## SOURCE MATERIAL:
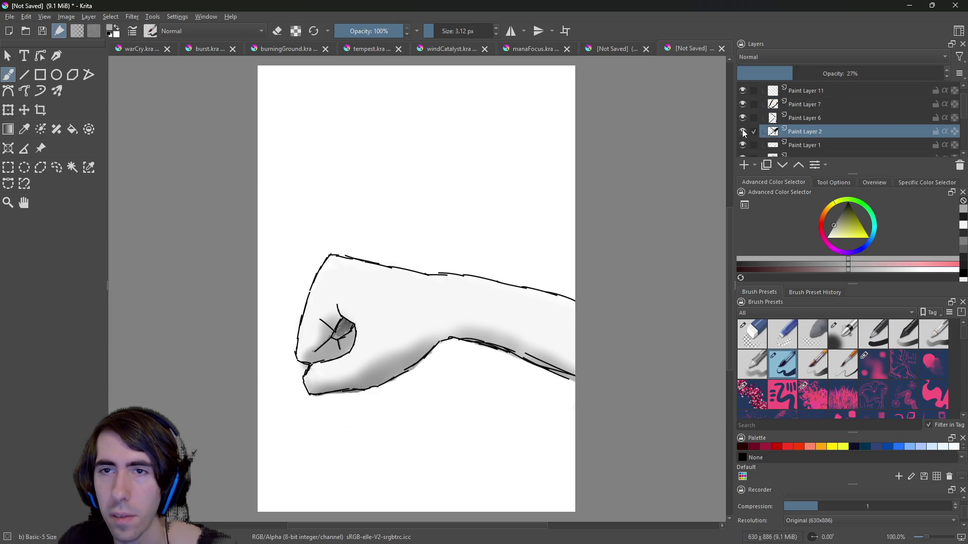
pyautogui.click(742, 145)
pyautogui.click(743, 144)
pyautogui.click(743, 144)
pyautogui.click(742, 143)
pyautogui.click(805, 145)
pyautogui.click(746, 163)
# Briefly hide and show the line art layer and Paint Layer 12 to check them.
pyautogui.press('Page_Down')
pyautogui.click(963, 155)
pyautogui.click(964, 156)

...

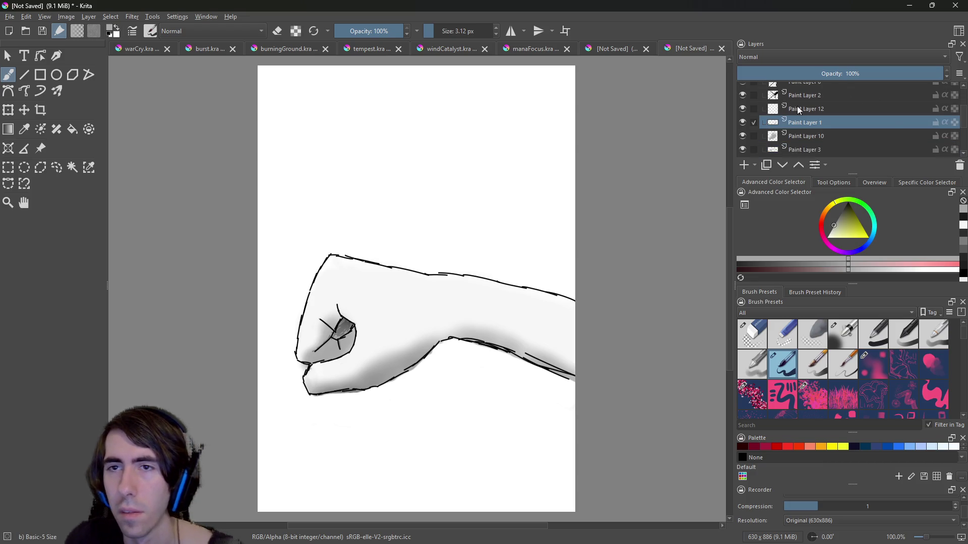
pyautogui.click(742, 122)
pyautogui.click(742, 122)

* * *

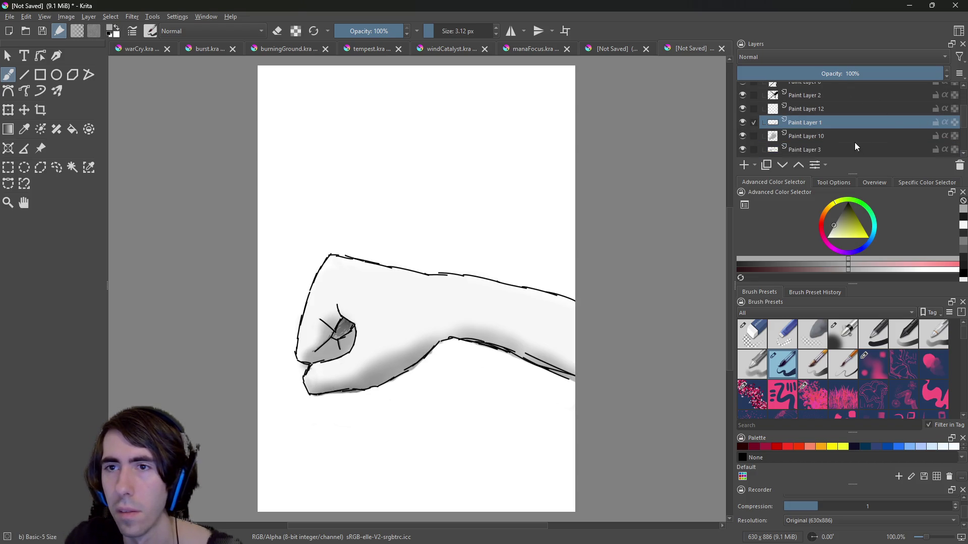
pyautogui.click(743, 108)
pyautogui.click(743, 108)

## TASK GOAL:
Please return only the lines above, starting at the line that has "pyautogui.click(742, 145)" and ending at the line that has "pyautogui.click(963, 155)", keeping both and leaving each one unchanged.

## SOLUTION TO THIS TASK:
pyautogui.click(742, 145)
pyautogui.click(743, 144)
pyautogui.click(743, 144)
pyautogui.click(742, 143)
pyautogui.click(805, 145)
pyautogui.click(746, 163)
# Briefly hide and show the line art layer and Paint Layer 12 to check them.
pyautogui.press('Page_Down')
pyautogui.click(963, 155)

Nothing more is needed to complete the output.